### Tarea asignada 1
Según el extracto de página, ¿por qué se publica la Wayback Machine en un tema propio si ya aparecía en el foro?

### Extracto de página
# ¿Necesitás ver una página que no existe más? Podés visitarla así... (Wayback Machine)



## Joaco22 (Oct 18, 2014)

Buenas,
les traigo un página, que es un archivo gigante, con MUCHÍSIMAS "copias" de páginas de internet, de forma que si uno quiere entrar en una página que no existe más, puede entrar en esta página, poner la URL y empezar a revisar las "copias" por su fecha y ver incluso las modificaciones que tuvo la página a lo largo del tiempo:

La página se llama Wayback Machine (algo así como "Máquina del Tiempo") y pueden entrar haciendo click acá:





​ La vi en el foro, pero sólo aparecía en un par de temas de circuitos X, así que la pongo acá por si a alguien le sirve. No sabía en qué sección ponerla, así que la postié acá. Quizás pueda quedar destacada si lo consideran los moderadores (no sé donde jajaja) para el que la necesite.

### Datos del ejercicio
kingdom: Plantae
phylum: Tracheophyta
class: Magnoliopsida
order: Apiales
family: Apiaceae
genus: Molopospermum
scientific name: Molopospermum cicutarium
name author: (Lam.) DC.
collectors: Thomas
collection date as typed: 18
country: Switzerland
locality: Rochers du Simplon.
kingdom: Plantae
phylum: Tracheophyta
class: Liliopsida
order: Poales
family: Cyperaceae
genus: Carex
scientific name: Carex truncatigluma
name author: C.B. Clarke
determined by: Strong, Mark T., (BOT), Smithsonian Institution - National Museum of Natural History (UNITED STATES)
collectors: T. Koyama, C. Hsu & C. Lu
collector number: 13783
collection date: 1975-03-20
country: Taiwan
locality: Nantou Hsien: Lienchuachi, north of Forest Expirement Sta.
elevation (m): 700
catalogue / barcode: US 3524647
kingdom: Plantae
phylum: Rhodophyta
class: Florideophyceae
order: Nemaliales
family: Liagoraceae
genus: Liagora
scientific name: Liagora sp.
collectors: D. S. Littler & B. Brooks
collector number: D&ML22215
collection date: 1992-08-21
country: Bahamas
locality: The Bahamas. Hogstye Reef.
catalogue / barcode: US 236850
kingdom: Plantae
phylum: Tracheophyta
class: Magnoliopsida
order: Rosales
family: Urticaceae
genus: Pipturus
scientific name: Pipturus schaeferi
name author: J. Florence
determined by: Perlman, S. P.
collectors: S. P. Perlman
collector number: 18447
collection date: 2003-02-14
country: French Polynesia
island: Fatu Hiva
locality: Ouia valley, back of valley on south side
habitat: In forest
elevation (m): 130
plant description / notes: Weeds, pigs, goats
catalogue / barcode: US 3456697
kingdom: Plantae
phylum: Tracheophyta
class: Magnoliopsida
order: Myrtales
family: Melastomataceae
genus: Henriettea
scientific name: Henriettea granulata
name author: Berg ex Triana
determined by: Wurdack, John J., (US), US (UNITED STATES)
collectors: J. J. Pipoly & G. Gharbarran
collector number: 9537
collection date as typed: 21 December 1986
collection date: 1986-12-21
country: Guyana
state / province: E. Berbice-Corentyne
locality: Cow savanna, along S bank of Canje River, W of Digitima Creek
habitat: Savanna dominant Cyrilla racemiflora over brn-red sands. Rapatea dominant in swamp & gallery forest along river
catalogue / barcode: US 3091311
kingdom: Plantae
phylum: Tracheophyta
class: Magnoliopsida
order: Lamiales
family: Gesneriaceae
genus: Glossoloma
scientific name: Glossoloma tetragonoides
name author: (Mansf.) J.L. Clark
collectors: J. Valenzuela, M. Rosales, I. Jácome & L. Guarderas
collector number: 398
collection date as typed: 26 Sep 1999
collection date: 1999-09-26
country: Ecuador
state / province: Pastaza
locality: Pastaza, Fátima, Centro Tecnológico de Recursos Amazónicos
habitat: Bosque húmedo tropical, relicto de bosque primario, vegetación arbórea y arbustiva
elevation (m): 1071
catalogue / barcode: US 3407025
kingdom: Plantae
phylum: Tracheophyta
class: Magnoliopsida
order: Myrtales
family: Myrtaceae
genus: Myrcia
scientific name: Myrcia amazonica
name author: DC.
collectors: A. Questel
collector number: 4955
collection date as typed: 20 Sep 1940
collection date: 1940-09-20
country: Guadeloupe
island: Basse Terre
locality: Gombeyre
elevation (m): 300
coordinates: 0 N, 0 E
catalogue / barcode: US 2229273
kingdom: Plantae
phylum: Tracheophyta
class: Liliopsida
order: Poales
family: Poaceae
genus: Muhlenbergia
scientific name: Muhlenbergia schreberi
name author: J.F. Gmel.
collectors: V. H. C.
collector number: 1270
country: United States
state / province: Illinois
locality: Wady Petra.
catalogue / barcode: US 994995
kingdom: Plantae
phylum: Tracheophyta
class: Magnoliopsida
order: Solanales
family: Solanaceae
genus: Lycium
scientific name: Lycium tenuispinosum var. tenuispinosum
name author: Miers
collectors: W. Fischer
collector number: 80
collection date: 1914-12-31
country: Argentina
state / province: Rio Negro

### Tarea asignada 2
Devuelve sin cambios el tramo de las entradas que va desde su comienzo hasta la línea que contiene "collectors: S. P. Perlman", con ambos extremos incluidos.

### Respuesta completa 1
Porque en el foro solo aparecía en un par de temas de circuitos X, así que se publica aparte por si a alguien le sirve.

### Respuesta completa 2
kingdom: Plantae
phylum: Tracheophyta
class: Magnoliopsida
order: Apiales
family: Apiaceae
genus: Molopospermum
scientific name: Molopospermum cicutarium
name author: (Lam.) DC.
collectors: Thomas
collection date as typed: 18
country: Switzerland
locality: Rochers du Simplon.
kingdom: Plantae
phylum: Tracheophyta
class: Liliopsida
order: Poales
family: Cyperaceae
genus: Carex
scientific name: Carex truncatigluma
name author: C.B. Clarke
determined by: Strong, Mark T., (BOT), Smithsonian Institution - National Museum of Natural History (UNITED STATES)
collectors: T. Koyama, C. Hsu & C. Lu
collector number: 13783
collection date: 1975-03-20
country: Taiwan
locality: Nantou Hsien: Lienchuachi, north of Forest Expirement Sta.
elevation (m): 700
catalogue / barcode: US 3524647
kingdom: Plantae
phylum: Rhodophyta
class: Florideophyceae
order: Nemaliales
family: Liagoraceae
genus: Liagora
scientific name: Liagora sp.
collectors: D. S. Littler & B. Brooks
collector number: D&ML22215
collection date: 1992-08-21
country: Bahamas
locality: The Bahamas. Hogstye Reef.
catalogue / barcode: US 236850
kingdom: Plantae
phylum: Tracheophyta
class: Magnoliopsida
order: Rosales
family: Urticaceae
genus: Pipturus
scientific name: Pipturus schaeferi
name author: J. Florence
determined by: Perlman, S. P.
collectors: S. P. Perlman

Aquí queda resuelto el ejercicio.